Chris -   Is it just that we need to put more of these resetting factors in?  Is it just a shortage of supply or is there something fundamentally missing that we need to get on top of?

Ryan -   I'm not sure that it's a shortage of supply.  It could be that we need to pre-treat the adult cells, the differentiated cells in order to make these certain resistant parts of the genome more amenable to binding these reprogramming factors.  This is something we don't know at this stage, but they're potentially ways that we can poke the cell beforehand to try to put it into a state which is more amenable to reprogramming, but certainly an area which a lot of research is going into at this stage.

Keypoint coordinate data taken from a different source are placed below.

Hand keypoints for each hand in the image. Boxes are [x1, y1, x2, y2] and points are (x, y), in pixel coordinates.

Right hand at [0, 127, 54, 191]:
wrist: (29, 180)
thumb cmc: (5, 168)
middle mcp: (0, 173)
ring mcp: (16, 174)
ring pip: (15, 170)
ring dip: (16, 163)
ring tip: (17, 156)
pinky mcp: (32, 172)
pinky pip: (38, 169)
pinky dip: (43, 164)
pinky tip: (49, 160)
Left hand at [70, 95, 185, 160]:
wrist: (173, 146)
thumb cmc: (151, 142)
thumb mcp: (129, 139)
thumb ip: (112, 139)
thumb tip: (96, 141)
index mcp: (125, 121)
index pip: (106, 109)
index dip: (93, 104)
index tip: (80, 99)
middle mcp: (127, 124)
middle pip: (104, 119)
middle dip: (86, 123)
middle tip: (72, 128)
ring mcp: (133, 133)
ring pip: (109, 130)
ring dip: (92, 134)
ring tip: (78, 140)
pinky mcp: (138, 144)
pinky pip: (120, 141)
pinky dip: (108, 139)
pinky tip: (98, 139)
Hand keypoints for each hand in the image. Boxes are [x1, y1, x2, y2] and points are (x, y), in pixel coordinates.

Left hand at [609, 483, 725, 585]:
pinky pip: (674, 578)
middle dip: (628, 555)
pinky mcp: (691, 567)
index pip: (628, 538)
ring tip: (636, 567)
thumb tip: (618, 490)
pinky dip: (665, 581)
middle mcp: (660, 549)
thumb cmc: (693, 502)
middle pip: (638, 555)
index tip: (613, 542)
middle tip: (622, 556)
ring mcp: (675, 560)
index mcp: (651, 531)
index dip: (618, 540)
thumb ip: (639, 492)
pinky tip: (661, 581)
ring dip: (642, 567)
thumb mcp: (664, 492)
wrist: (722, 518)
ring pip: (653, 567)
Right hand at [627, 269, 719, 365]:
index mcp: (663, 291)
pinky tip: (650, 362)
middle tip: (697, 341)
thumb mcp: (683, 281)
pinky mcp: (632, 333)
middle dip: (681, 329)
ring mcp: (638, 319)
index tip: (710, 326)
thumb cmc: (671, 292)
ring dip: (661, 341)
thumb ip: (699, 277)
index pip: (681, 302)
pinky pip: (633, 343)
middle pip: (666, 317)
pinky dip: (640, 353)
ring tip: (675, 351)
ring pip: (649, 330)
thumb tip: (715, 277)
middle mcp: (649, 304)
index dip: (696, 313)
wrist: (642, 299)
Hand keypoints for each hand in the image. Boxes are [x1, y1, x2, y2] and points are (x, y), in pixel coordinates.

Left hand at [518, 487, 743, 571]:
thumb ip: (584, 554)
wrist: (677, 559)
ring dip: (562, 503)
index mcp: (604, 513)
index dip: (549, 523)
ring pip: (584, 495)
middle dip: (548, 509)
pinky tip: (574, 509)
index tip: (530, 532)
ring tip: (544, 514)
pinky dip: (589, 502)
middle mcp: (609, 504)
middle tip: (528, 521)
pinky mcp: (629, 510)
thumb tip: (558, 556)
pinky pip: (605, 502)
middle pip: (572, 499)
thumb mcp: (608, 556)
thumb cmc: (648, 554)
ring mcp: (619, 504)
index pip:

Chris -   So, if in the future we wanted to use these cells, would we make a huge batch of them and then go through, using the techniques you use, and find the ones that have got the best epigenetic profile, and say, "those are the pool we'll use and we'll just discard the ones that have got a less attractive profile."?

Ryan -   Yeah, I think potentially - there may be say, three different approaches that we could use in the future, and we may be able to identify reprogramming conditions which create IPS cells which look - to all intents and purposes - just like the embryonic stem cells.  We may alternately be able to create many IPS cells from a skin cell for example and it might be that a small percentage of them look perfectly like an embryonic stem cell, but it's just that we need to check say, a large panel of them to find the one which looks very good.  Or maybe that we are able in the future to develop methods to specifically reprogram or correct epigenetic patterns precisely where we want.  And so, we could take an adult stem cell, an IPS cell, and identify through this epigenome sequencing methodologies where differences exist between the IPS cell and the embryonic stem cell, and then go in and correct them, and subsequently use them.

Chris -   That's Ryan Lister from the University of Western Australia.